Open items (deferred to future minor versions)

These are known gaps in v1.0. Each will land in a minor version when its implementation reaches readiness.
  • Error-kind registry expansion — v1.0 shipped 7 kinds; v1.1 added 3 (pii_blocked, policy_blocked, allowlist_violation) for the refuse-before-execute taxonomy. Real-world agent traffic will surface more (especially around partial results, rate-limiting, transient failures). Further additions remain minor bumps.
  • refused status producers — first producer landed in v0.4 (get_metric PII-block path emits refused + pii_blocked). policy_blocked and allowlist_violation remain reserved; the Recovery shape gained suggested_rewrite and widening_hint fields in v1.1 to support the refuse-with-rewrite and refuse-with-widening-hint paths future producers will populate.
  • Eval query set — the fixed query set used for Level 3 enforcement is defined and frozen once the query-log mining feature surfaces realistic agent intents from real workloads. Until then, Level 3 runs on a hand-curated starter set.
  • charter_version negotiation protocol — v1.0 publishes the version in metadata; explicit client-side negotiation is deferred until multiple major versions exist.
  • Cost-hint baselinescost_hint fields ship in v1.0, but the numbers are extrapolations until measured against the 2026-05-11 cost anchors and beyond.
  • Code-execution surface (paradigm watch) — Anthropic’s November 2025 code execution with MCP reframes tools as code APIs loaded on demand. SchemaBrain’s find_relevant_tablesdescribe_table chain is a candidate for a single schemabrain.py module exposing typed Python functions to a code-executing agent. Decision deferred until v0.7 once query-log data confirms which agent composition patterns dominate.

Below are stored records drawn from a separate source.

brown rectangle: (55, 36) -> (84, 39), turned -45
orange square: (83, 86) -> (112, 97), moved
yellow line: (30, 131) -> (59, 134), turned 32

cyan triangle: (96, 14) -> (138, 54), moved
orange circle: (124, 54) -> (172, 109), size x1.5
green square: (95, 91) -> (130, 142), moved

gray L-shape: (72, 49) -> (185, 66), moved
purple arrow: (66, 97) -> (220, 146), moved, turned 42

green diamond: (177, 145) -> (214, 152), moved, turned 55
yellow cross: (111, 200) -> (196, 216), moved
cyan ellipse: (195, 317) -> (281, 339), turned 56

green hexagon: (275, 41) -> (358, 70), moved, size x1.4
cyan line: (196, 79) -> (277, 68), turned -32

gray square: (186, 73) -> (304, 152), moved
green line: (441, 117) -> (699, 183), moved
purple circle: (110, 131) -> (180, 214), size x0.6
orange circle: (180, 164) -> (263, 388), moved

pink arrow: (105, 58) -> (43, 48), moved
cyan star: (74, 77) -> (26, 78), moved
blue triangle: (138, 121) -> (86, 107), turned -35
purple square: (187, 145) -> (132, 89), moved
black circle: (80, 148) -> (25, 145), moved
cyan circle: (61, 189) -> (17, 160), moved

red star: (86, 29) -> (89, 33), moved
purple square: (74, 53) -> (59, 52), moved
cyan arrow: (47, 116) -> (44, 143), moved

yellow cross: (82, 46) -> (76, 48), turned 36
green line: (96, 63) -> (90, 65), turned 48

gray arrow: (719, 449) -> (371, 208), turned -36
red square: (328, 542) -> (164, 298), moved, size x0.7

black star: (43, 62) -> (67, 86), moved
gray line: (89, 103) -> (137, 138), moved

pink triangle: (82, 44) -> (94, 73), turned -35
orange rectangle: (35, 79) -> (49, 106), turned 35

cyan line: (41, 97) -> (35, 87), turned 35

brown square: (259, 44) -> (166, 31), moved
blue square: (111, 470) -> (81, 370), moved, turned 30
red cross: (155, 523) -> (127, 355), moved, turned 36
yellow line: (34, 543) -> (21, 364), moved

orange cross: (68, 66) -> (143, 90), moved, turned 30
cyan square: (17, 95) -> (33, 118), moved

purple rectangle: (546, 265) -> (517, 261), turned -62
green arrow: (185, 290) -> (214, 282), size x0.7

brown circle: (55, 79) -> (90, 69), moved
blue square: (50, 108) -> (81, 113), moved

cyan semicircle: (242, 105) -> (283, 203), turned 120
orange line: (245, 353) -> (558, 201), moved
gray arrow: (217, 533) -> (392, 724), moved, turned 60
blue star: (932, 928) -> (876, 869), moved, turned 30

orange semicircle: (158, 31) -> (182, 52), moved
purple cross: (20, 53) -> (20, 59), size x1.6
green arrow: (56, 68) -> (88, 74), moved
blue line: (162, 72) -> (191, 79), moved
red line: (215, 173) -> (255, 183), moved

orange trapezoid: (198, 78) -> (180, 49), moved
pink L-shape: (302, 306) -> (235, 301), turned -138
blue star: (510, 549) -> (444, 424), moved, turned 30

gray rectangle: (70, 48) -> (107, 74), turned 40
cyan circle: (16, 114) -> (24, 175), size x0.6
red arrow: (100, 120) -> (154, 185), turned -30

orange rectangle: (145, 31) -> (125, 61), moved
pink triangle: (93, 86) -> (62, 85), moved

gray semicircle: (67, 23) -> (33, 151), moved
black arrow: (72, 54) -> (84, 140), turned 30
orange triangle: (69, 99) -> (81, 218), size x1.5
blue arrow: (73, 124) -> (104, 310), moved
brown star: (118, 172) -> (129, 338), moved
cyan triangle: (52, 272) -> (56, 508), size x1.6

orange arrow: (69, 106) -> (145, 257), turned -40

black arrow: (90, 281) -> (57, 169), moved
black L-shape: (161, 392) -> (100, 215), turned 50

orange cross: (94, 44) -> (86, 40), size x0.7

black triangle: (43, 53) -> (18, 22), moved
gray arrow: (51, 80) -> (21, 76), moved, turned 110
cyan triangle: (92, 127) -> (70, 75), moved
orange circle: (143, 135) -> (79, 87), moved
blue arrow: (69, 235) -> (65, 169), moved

Flagged here so we don’t appear blind to the paradigm shift.

How to propose changes

Open a PR against this file with:
  1. The principle / spec being changed.
  2. The motivation (one paragraph — what agent behavior surfaces the gap).
  3. The proposed semver bump (patch / minor / major).
  4. Backward-compatibility impact, if any.
Discussion happens in the PR. Acceptance requires reviewer sign-off plus a Level 3 agent eval run if the change touches tool descriptions or response shape.

Acknowledgements

Principle 2’s three-rule “Use this when…” structure and the per-tool cost / latency metadata block draw heavily on Anthropic’s Writing effective tools for AI agents (September 2025). The “errors are prompts for the next tool call” framing operationalizes the MCP specification’s statement that tool errors should be “actionable feedback that language models can use to self-correct.” The response envelope shape is inspired by JSON-RPC’s success / error duality and GraphQL’s extension fields. The canonical MCP hint integration follows the tool annotations specification (March 2026). The Feb 2026 study of MCP tool description quality (arXiv 2602.14878) provided the measured baseline cited in Principle 2’s verification block. This is a living document and SchemaBrain’s most public design commitment. Pull requests welcome.